» Work item
Tell how many lines in the data hold "assign", giving that figure alone.

Stored entries:
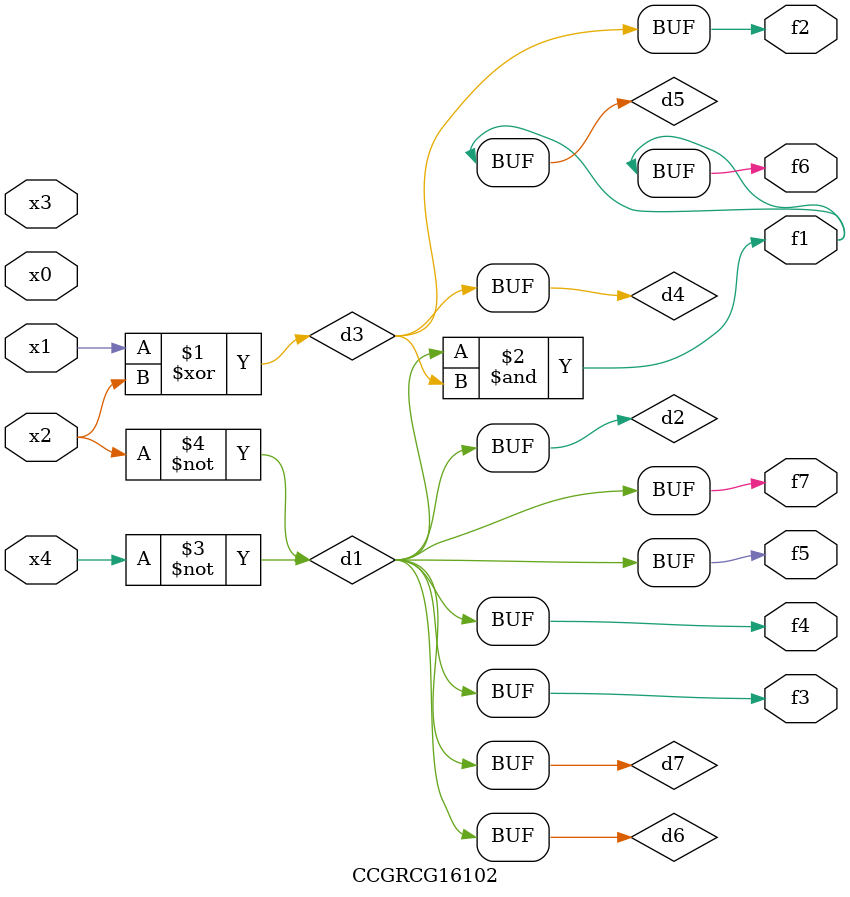
<source format=v>
module CCGRCG16102(
	input x0, x1, x2, x3, x4,
	output f1, f2, f3, f4, f5, f6, f7
);

	wire d1, d2, d3, d4, d5, d6, d7;

	not (d1, x4);
	not (d2, x2);
	xor (d3, x1, x2);
	buf (d4, d3);
	and (d5, d1, d3);
	buf (d6, d1, d2);
	buf (d7, d2);
	assign f1 = d5;
	assign f2 = d4;
	assign f3 = d7;
	assign f4 = d7;
	assign f5 = d7;
	assign f6 = d5;
	assign f7 = d7;
endmodule

</source>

» Exercise output
7